Work order :: Can you reproduce the lateness passage between "However, the erring" and "late for meetings.", inclusive, substituting "regret" for "remorse"?

Exercise text ::
——
Oh no, the explanation of traffic jams, lost or misplaced files, water problems, this problem or that problem with a host of other excuses for lateness must stop.
Consider the number of man-hours that would be lost if about 100 people were late for one hour each. Hundred hours, an equivalent of more than four days and yet they are to be paid for no work done. It is good that some Regional Ministers and District Chief Executives have embraced the campaign against lateness.
Mr. Samuel Ofosu Ampofo, the Eastern Regional Minister, decided to discipline some Municipal and District Chief Executives in the region, who reported late for a public function.
However, the erring MDCEs rendered an apology to the Minister, and went further to demonstrate their remorse by reporting promptly to another meeting the following day.
Early in the year, the Ashanti Regional Minister, Mr. Kofi Opoku-Manu, threatened to sanction District Chief Executives who turn up late for meetings.
This was after he had waited for more than an hour for the DCEs to show up for a meeting.
He said the attitude of the DCEs and other public officers to time management was getting poorer, for which he believed there was no justification.
President John Evans Atta Mills is known to stick to time, and hardly turns up late for occasions.
——
Supplied data ::
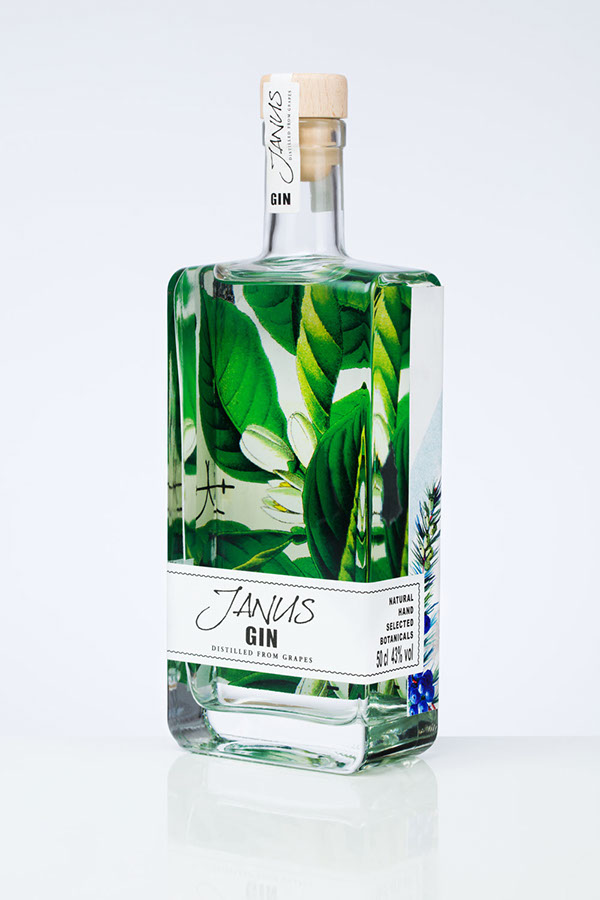
Identify the location of white glossy tabletop under bottle. The width and height of the screenshot is (600, 900). (143, 819), (498, 821).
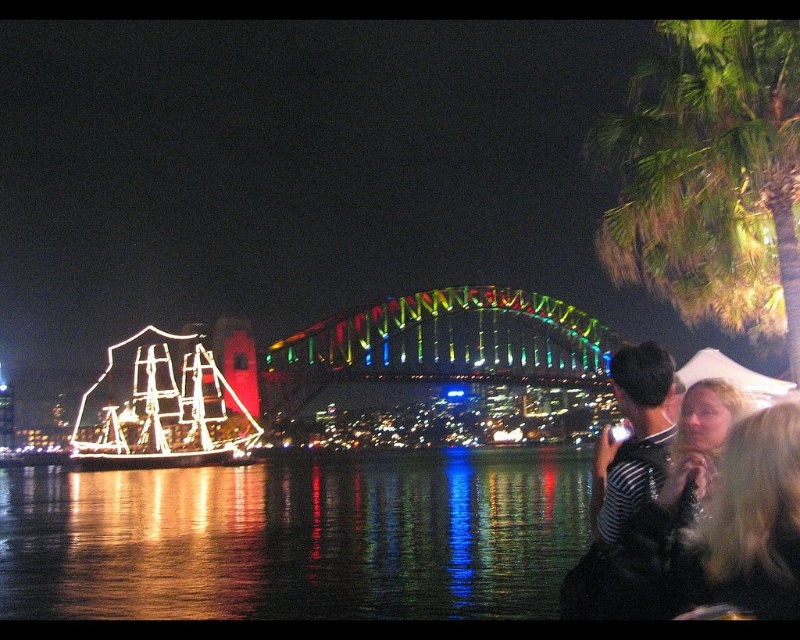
——
Worked solution ::
However, the erring MDCEs rendered an apology to the Minister, and went further to demonstrate their regret by reporting promptly to another meeting the following day.
Early in the year, the Ashanti Regional Minister, Mr. Kofi Opoku-Manu, threatened to sanction District Chief Executives who turn up late for meetings.